There was something almost comic in the expressions on the faces of the country's bigwigs - the president, the prime minister, the minister of education - as they listened to the speech delivered by the actress Gila Almagor at the ceremony in which Israel Prizes were awarded on Independence Day this week. The look of shame on their faces seemed to attest that such remarks, refreshing in their elementariness, moving in their simplicity and sincerity - about the point and purpose of our life in this country, about the hopes that haven't yet been discarded, about our cultural identity as Israelis - should have really come from them and not from an artist. That is how true leaders should speak, instead of pulverizing us with the usual concoction of bland and lying cliches.
True, we don't necessarily expect brilliant rhetoric from national leaders; but listening to the holiday interviews given by the prime minister on Independence Day made one wonder: How obtuse, evasive and vague can a prime minister be, especially when he is supposedly carving out a new direction at a fateful juncture?
"I hope that - ahh - things will be good," was how Ariel Sharon, like a wily suspect in a police interrogation, replied to the question of what is his message for the nation on Independence Day (besides liquidating Yasser Arafat as a bonus for the members of the Likud). "Ahh - I hope that - ahh - better days await us...."And as for the decisive issue on the agenda, he had no more to say than, "I hope that next year we will be in the midst of the disengagement plan."
That was it: with the usual ambiguity, with no vision, with no reasonable explanation of what this plan of "disengagement" contains - apart from being a test of his personal survival. How will it help? What are the details? What will come next? And why "in another year"? If, nevertheless, Sharon volunteered an ostensibly decisive reason, it took the form, once again, of implicit mumbling about the need "to block plans and initiatives of other countries," in case of a political vacuum.
So surfeited are we with wiles and guiles, that we no longer notice how strange the reasoning (which is the main motivation offered by Sharon) really is. And what's even stranger is the obtuse, weary nod of the head with which this reason is accepted by the dovish camp, too. Really, what kind of an explanation is this? A "unilateral political initiative" with the negative aim of blocking negotiations and mutuality? What in the world is so terrible about plans, proposals, political initiatives, negotiations, and even mediation, of all things? These, after all, are the only methods known to mankind to end conflicts, apart from mutual annihilation.

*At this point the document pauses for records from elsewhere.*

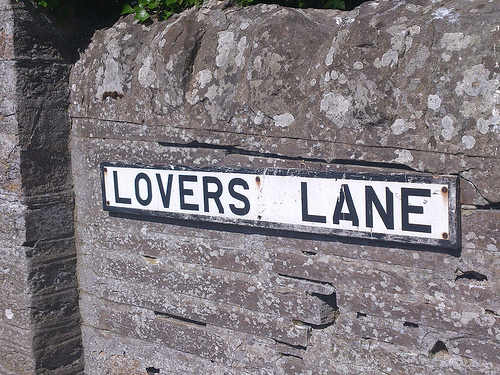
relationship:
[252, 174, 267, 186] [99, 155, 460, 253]
bolts hold sign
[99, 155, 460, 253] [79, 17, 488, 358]
sign attaches to wall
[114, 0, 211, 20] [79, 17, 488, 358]
trees behind wall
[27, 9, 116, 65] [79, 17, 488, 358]
shadow on wall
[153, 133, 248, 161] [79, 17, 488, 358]
crack in wall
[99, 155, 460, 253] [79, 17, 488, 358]
sign on wall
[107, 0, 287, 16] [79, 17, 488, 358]
leaves are behind wall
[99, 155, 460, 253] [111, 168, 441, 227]
sign says lovers lane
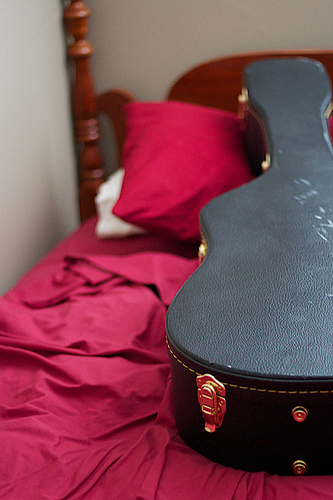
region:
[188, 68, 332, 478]
A black guitar case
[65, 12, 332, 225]
A wooden head board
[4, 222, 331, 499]
A made up bed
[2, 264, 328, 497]
loose red sheets on the bed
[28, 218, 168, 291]
a fitted red sheet on the bed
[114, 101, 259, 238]
A red pillow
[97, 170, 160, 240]
a white pillow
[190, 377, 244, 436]
a latch on the guitar case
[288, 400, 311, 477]
some stands on the bottom of the case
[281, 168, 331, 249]
some white scuffs on the case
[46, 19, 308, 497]
black guitar case on bed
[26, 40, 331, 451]
black guitar case on red sheets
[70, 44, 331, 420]
black guitar case on red pillow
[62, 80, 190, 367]
red pillow on red sheets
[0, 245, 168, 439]
wrinkled red sheets on bed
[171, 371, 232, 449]
metal latch on guitar case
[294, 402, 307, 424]
metal piece on guitar case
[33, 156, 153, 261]
white pillow beneath red one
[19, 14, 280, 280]
brown wooden bed frame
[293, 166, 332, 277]
white scuff marks on case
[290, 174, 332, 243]
white scratches on the guitar case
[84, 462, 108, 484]
wrinkles on the sheet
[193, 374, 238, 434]
a gold latch on the case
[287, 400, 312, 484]
metal grommets on the case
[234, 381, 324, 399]
yellow stitching on the guitar case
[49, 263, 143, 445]
maroon sheets on the bed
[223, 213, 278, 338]
a black leather guitar case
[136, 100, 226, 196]
a fluffy red pillow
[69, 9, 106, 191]
a wooden bed post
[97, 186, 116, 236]
a white pillow underneath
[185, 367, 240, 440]
latch on guitar case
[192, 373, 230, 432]
small golden metal latch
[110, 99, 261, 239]
bright red pillow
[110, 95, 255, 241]
pillow in bright red pillowcase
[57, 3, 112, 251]
post to the headboard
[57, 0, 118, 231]
tall wooden headboard post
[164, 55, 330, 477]
big black guitar case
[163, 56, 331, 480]
large leather container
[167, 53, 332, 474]
protective leather case for a musical instrument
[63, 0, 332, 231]
brown headboard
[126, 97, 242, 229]
Red pillowcase on a pillow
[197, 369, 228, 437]
Buckle on a guitar case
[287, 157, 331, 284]
Scratches on a guitar case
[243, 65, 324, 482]
Black guitar case laying on a bed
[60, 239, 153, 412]
Wrinkled sheet on a bed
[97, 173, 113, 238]
White pillow under another pillow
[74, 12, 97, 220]
Post on headboard of a bed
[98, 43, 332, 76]
Wooden headboard on a bed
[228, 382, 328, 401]
Seam on guitar case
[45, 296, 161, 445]
Maroon sheet on a bed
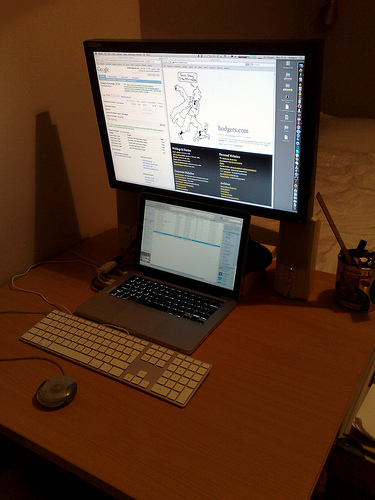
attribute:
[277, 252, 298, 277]
light — on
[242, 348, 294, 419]
desk — brown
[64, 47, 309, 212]
screen — black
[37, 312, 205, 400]
keyboard — gray, white, silver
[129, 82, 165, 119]
paper — white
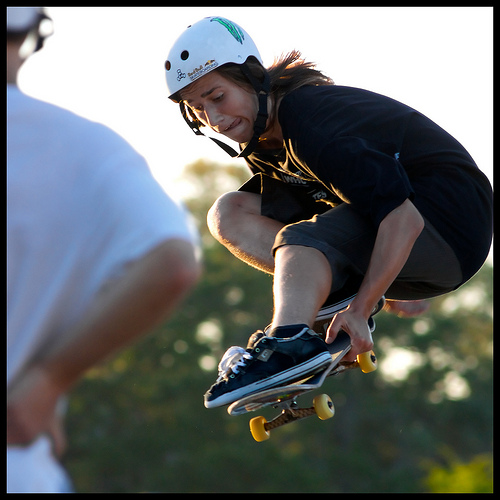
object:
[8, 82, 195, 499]
shirt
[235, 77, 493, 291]
black shirt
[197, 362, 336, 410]
sole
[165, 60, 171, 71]
hole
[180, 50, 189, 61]
hole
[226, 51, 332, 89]
hair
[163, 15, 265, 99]
helmet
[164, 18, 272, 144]
head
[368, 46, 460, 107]
wood chips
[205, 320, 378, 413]
board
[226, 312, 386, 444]
skate board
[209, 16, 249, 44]
design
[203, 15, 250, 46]
green logo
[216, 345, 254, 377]
laces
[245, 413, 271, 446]
stromboli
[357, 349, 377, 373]
wheel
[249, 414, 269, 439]
wheel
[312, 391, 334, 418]
wheel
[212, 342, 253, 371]
shoelaces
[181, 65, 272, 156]
strap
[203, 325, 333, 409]
shoe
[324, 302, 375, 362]
hand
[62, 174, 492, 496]
trees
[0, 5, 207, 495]
person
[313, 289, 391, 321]
foot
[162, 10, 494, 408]
man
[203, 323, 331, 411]
feet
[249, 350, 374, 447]
trucks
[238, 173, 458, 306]
shorts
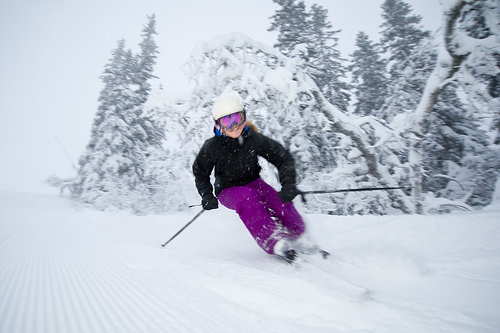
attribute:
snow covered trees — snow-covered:
[85, 6, 497, 210]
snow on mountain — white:
[4, 222, 497, 332]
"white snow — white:
[1, 186, 499, 326]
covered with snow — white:
[48, 0, 495, 239]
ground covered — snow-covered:
[8, 175, 498, 327]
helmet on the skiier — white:
[199, 89, 262, 121]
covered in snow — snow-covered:
[74, 0, 494, 230]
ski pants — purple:
[208, 180, 331, 268]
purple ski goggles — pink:
[216, 111, 250, 140]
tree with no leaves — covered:
[158, 30, 422, 228]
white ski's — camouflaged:
[160, 179, 399, 314]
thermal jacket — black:
[165, 122, 305, 205]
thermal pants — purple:
[205, 173, 320, 257]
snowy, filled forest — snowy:
[64, 0, 497, 225]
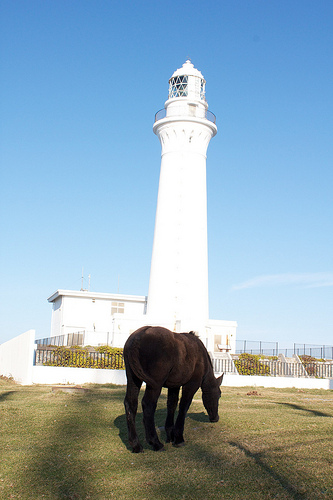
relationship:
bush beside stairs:
[234, 349, 271, 374] [212, 350, 228, 355]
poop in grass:
[236, 388, 262, 395] [1, 375, 332, 498]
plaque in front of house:
[217, 341, 230, 350] [47, 287, 236, 357]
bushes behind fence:
[41, 344, 317, 373] [34, 346, 331, 379]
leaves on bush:
[231, 352, 269, 377] [234, 352, 269, 375]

One way or the other, the obtuseness and the weariness - apparently the result of the ongoing terrorism - are inducing us to clutch this "disengagement" like the last branch available to someone drowning, if only because all the rest have already snapped away. The "disengagement" has become a kind of default choice, in which everyone finds what he most seeks: the moderates see it as a welcome sign of more withdrawals; the right wing would have us believe that it is the ultimate punishment for the Palestinians. But maybe there is another "rationale," though one that is not necessarily logical: we tried to sharpen and clarify the issues of the conflict; we tried dialogue, we tried mutuality, we tried everything else. Nothing worked. So let's try the opposite: unilateralness, non-dialogue, non-clarity. Maybe this time, somehow, it'll work.
So the policy of opacity isn't confined solely to the nuclear sphere. In today's Israel it's all embracing, extending even to the supposedly unequivocal decisions. Is it only chance that Sharon is incapable even of formulating clearly the fateful decision that lies before us? It's not a verbal thing: it's simply impossible to express cogently half-baked ideas, patchwork plans and initiatives that are accompanied by winks and mystery. The point is that underlying all this is the inability of the Sharon government, like all its predecessors, to confront frontally and ideologically the inert worldview that is propounded by the settlement movement; its inability to posit against it an enthusiastic vision of pragmatic, normal Israeliness, which is defined within its borders.
Thus, seemingly for the same endless tactical grounds, from which there is never a thrust into broader horizons, Sharon's vision is once more not taking off beyond the next ridge: to somehow get through the vote; to survive in office; to drive the war forward for another few decades; to extend the full closure of the territories for another day, another two days - until after Independence Day, until after the Likud referendum, until after the Final Four games. And what will come next - during the rest of the week, the rest of the year? God is great.